(EXERCISE REQUIREMENTS) Reproduce the data verbatim from its first line through the line containing "yields 9.48", inclusive. Omit the pictures from the output.

(Stored entries)
=====

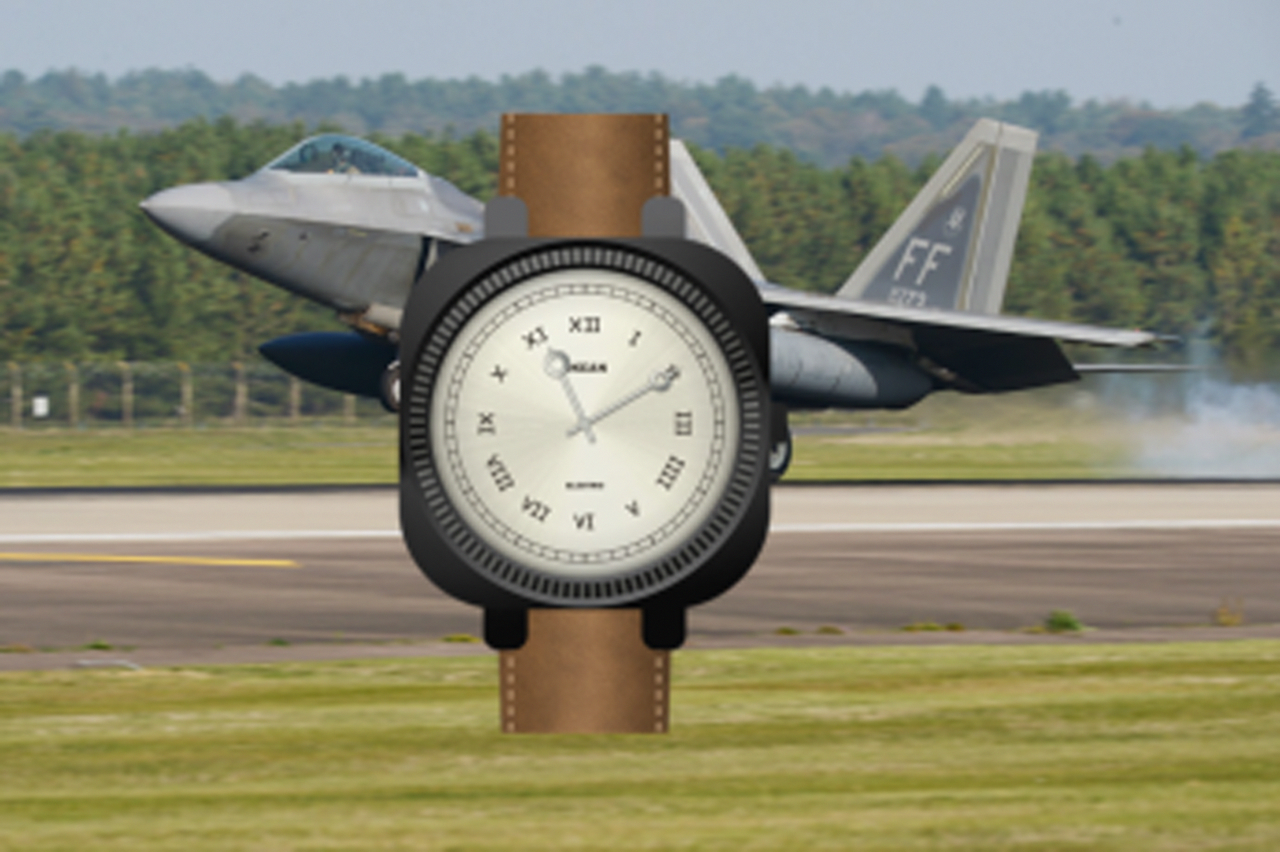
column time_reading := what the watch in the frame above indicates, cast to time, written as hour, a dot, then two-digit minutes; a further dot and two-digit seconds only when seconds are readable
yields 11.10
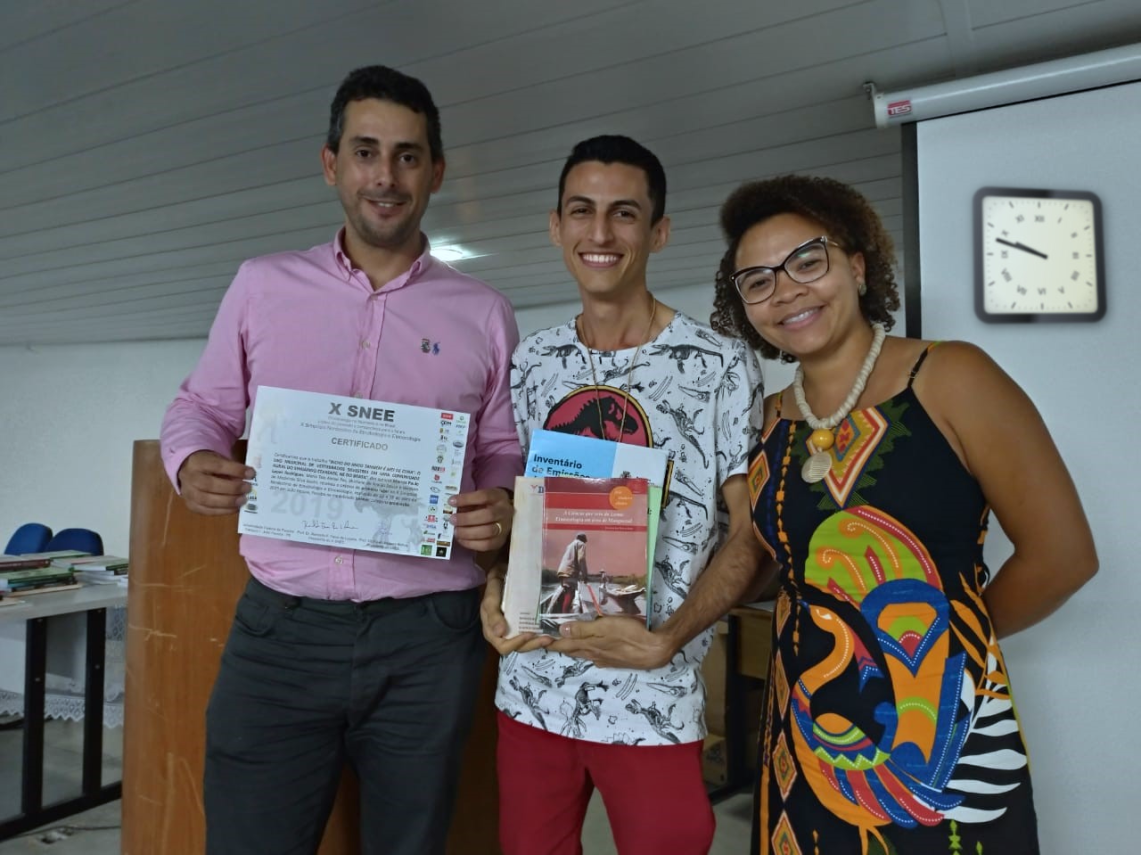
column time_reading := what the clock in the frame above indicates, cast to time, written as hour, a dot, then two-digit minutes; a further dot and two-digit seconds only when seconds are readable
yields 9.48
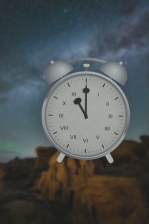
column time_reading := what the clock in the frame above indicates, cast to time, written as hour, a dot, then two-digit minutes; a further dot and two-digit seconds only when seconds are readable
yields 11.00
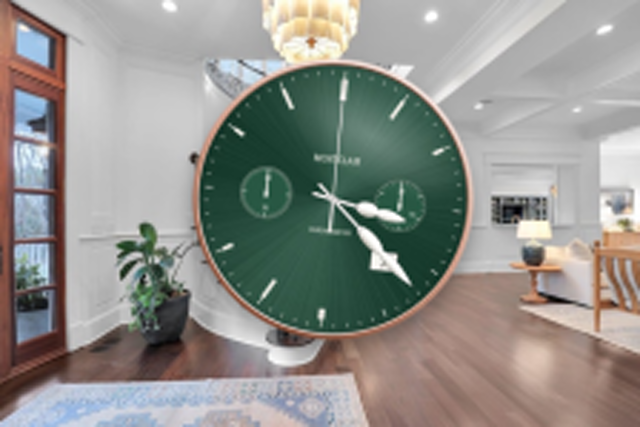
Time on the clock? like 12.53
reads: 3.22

=====

(CORRECT RESULT)
column time_reading := what the watch in the frame above indicates, cast to time, written as hour, a dot, then two-digit minutes; a further dot and two-digit seconds only when seconds are readable
yields 11.10
column time_reading := what the clock in the frame above indicates, cast to time, written as hour, a dot, then two-digit minutes; a further dot and two-digit seconds only when seconds are readable
yields 9.48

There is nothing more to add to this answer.